Palttala, who had an impressive debut season state-side with four wins, six podiums and ten top-ten finishes has signed on to share seat-time with Marsal for the entire 2015 Tudor Championship season. Palttala was also crowned 2014's most successful privateer BMW driver in the world at the BMW Sport Trophy awards ceremony back in December.

"I'm especially happy to return to the Tudor Championship with Turner Motorsport and the BMW Z4 GTD No. 97. I love racing in the US, there are just so many great circuits and events. With everything I learned in 2014 I think Michael and I will have a good run this season and I am looking forward to another season with Turner Motorsport," said Markus Palttala

"With just under twenty-five days until Daytona, it's crazy to think 2015 is already here," commented Will Turner. "I hope we can carry some of the success we had with last year's championship season into this year. IMSA announced the balance-of-performance adjustment for Daytona last week, and our car must be 35 kilos heavier than it was last year at Daytona but it is allowed the same size restrictor as Daytona in 2014."

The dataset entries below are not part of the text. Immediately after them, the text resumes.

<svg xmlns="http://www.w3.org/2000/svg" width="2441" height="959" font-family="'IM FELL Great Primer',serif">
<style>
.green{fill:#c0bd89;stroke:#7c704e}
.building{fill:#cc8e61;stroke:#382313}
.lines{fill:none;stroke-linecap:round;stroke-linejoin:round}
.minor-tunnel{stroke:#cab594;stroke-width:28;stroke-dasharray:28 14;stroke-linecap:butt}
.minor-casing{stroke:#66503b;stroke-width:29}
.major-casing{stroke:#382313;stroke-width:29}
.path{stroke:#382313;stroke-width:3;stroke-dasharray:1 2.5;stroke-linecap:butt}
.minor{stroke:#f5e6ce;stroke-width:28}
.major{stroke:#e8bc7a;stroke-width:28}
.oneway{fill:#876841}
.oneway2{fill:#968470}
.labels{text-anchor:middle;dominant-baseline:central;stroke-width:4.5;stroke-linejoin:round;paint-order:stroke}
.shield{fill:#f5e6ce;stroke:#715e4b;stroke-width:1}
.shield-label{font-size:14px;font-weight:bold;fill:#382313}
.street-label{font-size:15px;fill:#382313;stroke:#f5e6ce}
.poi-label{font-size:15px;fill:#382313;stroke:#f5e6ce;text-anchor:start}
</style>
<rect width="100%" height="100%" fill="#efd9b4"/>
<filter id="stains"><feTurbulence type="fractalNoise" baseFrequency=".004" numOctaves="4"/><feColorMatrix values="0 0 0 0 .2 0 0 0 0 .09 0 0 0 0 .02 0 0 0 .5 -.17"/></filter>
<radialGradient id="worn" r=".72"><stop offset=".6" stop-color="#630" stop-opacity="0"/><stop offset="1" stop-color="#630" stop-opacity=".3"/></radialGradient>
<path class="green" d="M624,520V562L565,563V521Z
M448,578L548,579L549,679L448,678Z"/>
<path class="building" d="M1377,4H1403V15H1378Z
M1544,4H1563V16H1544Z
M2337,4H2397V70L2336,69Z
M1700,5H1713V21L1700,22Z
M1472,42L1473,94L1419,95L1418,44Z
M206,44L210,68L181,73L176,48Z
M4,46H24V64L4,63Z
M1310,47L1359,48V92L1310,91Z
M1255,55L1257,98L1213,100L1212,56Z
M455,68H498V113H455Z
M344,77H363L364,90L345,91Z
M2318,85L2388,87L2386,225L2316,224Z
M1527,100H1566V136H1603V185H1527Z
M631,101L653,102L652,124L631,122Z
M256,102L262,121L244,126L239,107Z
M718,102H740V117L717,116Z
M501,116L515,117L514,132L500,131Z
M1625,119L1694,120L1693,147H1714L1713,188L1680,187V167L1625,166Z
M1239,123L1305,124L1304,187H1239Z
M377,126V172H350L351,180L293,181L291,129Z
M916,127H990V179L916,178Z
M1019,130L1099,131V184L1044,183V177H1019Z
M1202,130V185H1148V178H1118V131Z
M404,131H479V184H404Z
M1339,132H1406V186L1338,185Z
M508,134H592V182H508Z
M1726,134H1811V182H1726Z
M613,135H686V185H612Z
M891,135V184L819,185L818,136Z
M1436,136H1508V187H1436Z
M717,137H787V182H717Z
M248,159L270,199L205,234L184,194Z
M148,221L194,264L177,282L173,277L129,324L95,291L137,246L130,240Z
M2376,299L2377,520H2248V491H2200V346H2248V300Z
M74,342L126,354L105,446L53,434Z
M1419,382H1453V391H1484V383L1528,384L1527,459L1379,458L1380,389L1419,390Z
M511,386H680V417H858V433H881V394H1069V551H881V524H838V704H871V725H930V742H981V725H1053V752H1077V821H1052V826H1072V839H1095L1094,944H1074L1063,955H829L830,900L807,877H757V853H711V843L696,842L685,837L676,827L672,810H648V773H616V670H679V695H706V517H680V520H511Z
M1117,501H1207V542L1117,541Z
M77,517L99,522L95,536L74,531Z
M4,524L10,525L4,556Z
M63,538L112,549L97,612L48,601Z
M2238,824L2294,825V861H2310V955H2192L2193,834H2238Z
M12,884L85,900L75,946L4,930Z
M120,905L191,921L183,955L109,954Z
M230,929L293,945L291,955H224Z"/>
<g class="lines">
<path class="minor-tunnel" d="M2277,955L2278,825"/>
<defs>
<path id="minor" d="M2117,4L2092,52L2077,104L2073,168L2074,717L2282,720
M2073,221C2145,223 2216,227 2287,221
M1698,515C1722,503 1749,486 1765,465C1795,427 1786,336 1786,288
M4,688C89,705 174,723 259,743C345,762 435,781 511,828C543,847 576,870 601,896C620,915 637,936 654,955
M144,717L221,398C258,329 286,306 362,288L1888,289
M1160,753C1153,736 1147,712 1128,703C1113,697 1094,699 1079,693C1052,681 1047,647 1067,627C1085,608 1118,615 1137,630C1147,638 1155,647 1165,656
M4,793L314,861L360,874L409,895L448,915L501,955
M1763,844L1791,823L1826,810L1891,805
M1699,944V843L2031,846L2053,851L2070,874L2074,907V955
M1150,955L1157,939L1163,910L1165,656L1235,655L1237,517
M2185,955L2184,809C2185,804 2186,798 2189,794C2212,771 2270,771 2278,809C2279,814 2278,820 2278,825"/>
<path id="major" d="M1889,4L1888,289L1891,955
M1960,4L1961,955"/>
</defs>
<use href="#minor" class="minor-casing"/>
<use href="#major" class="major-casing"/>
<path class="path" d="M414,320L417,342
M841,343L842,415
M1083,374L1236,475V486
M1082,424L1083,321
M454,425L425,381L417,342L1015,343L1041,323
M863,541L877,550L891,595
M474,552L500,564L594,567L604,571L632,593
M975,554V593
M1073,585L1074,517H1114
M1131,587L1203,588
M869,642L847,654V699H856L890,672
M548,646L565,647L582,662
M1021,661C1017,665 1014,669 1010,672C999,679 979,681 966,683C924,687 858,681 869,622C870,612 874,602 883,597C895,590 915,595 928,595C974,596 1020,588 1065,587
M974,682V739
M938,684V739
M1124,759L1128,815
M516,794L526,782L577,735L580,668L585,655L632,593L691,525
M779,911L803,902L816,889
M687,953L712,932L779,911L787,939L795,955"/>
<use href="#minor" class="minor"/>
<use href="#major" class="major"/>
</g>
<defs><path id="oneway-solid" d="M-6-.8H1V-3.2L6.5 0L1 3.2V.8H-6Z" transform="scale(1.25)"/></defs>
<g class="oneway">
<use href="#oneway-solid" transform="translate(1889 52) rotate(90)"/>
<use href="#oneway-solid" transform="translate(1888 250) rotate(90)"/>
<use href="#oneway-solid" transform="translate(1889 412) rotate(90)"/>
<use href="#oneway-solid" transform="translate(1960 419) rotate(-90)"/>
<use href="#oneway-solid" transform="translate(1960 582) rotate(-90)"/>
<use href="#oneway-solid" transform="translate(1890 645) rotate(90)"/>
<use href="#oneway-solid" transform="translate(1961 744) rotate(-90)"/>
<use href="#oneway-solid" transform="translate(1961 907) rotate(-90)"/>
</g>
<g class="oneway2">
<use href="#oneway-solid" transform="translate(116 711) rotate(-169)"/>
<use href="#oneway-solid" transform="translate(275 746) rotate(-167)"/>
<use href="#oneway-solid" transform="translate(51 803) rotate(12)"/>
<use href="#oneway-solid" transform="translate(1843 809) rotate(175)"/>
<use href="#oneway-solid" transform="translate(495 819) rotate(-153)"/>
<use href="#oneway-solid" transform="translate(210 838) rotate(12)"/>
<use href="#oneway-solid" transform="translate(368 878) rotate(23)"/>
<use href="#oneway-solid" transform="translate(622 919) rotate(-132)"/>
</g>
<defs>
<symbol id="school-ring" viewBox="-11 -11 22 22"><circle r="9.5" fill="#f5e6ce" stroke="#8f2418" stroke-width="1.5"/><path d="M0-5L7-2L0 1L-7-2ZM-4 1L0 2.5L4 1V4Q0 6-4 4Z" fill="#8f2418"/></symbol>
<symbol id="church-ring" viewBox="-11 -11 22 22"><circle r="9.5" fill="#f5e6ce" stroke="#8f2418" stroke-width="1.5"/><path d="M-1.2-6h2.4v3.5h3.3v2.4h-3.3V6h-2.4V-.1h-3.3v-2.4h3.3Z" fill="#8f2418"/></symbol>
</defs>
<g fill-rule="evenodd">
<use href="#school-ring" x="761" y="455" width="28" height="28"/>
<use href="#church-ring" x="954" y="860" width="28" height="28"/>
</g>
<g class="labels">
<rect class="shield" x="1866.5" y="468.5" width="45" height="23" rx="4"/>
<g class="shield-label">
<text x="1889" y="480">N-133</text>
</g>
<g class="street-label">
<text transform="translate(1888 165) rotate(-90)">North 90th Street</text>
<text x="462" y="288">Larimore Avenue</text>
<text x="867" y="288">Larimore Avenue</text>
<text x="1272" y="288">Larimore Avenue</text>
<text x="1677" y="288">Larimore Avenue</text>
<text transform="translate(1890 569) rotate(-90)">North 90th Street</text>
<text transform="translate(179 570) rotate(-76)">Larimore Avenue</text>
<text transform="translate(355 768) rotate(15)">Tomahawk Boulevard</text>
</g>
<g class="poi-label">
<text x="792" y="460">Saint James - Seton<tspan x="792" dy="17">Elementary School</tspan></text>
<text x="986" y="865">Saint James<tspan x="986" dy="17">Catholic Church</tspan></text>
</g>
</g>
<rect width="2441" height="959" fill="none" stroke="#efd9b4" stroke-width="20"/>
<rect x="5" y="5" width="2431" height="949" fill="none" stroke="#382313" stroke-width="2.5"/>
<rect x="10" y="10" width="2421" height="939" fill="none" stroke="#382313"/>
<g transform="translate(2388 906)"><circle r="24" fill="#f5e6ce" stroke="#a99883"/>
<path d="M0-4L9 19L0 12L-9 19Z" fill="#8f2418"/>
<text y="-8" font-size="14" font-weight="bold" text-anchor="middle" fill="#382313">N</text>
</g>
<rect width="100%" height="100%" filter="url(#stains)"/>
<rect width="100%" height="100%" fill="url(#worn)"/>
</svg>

For 2015, Turner welcomes a new partner and familiar BMW Motorsport driver to the team. The IHG® Rewards Club 2015 partnership with Turner will put Andy Priaulx in the Turner driver lineup for Patron North American Endurance Cup races including the 24 Hours at Daytona and the 12 Hours of Sebring.

Priaulx is a long time BMW works driver winning the FIA World Touring Car Championship in 2005, 2006 and 2007. In 2011 he was a member of BMW Motorsport's Intercontinental Le Mans Cup team co-driving the BMW M3 GT to a win at the 12 Hours of Sebring and a third place finish at the 24 Hours of Le Mans. In 2012 Priaulx joined BMW Motorsport's DTM effort for two full seasons in the Crowne Plaza Hotels BMW M3 DTM. Most recently Priaulx co-drove the No. 55 RLL Team BMW Z4 GTLM with Bill Auberlen in 2014.

"Andy (Priaulx) is a fantastic addition to the team; the IHG® Rewards Club partnership is especially exciting for us. Now we need to decide on our fourth driver and our driver lineup will be complete for Daytona. Fast, experienced silvers are not easy to find but I am confident that we will choose the best option in the next few days," said Will Turner.

In 2014 Turner Motorsport won four races, made the podium a total of six times and finished inside the top 10 a total of ten times in just eleven races. The team was also able to achieve the 300-professional race milestone at COTA while campaigning the BMW Z4 as well as to be the first team worldwide to win a major championship with the BMW Z4 GT3.

The landmark 2014 year for Turner finished strong several weeks ago with Turner driver Markus Palttala crowned as 2014 BMW Sport Trophy Champion and co-driver Dane Cameron taking second at the award ceremony in Munich.


----------